Bu kadar iyi yönetilmiş, bu kadar iyi oynanmış oyunculuk da son zamanlarda az gördüm.
Çehov'u sevmeyen olur mu, var mıdır, bilemem. Her zaman çok sevdim.
Bir yandan, tipleri, bir yandan hüznü, bir yandan uzak mizahı. Yazının soğukluğundan ve mesafeliliğinden söz ediyor. Bu yaklaşımı kendimde de bir tutuma dönüştürdüm. Yazının daima uzak olması/kalması gerektiğini düşündüm.
Ama Çehov'un bütün bunları aşan bir duyarlılığı olduğuna da değinmek gerek.
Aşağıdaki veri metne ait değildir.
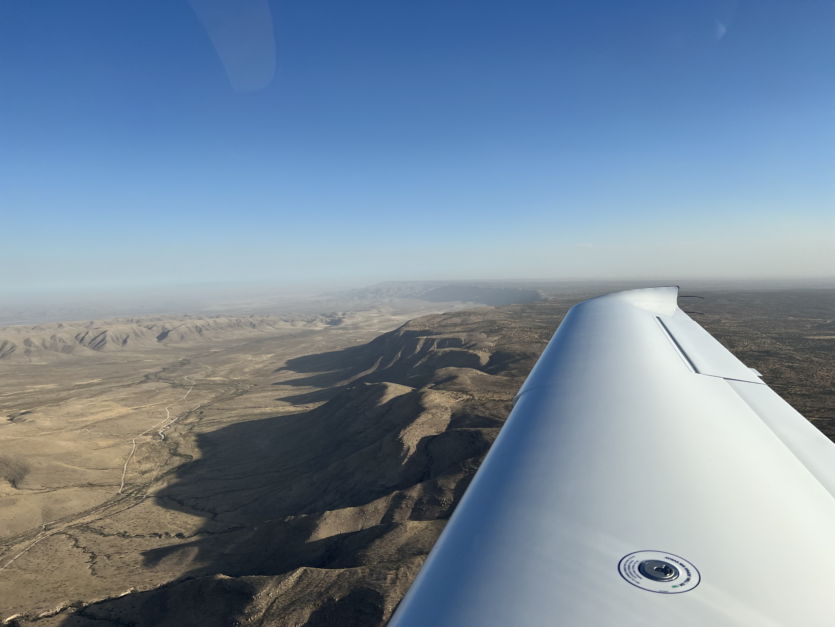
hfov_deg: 67.3
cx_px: 418
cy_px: 314
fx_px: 627
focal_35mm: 26
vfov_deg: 53.1
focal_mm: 5.7
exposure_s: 1/3968
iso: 50
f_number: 1.5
Artık öyküleri pek okunmuyor. Ben hayranlıkla okudum daima. Küçük Köpekli Kadın'ın eşsiz bir öykü olduğuna inanırım. Dört oyunu ise insanın dönüp dönüp okumak istediği, hüzünlerle, kırgınlıklarla doludur. Uzaktan yıkılan bir dünya izlenir ve yaklaşan yeni dünyanın ayak sesleri işitilir.
Gürman bu bağlamı çok iyi yakalamış.
O zaman ortaya Çehov içinde Çehov/ lar çıkıyor.
Oyuna DOT'un son oyunu İki Kişilik Yaz'dan çıkıp gittim. Onu gündüz gördüm, bunu gece. Aslında yorgundum.
Ama o kadar etkileyici bir oyun ki, Çehov Makinesi, uzunluğuna rağmen zevkle, dikkatle izledim.
Çok uzun bir süredir oynuyor Çehov Makinesi. Yeni gördüm. İyi ki gördüm.
Şimdi bir kere daha tüm Çehov'ları okuyacağım.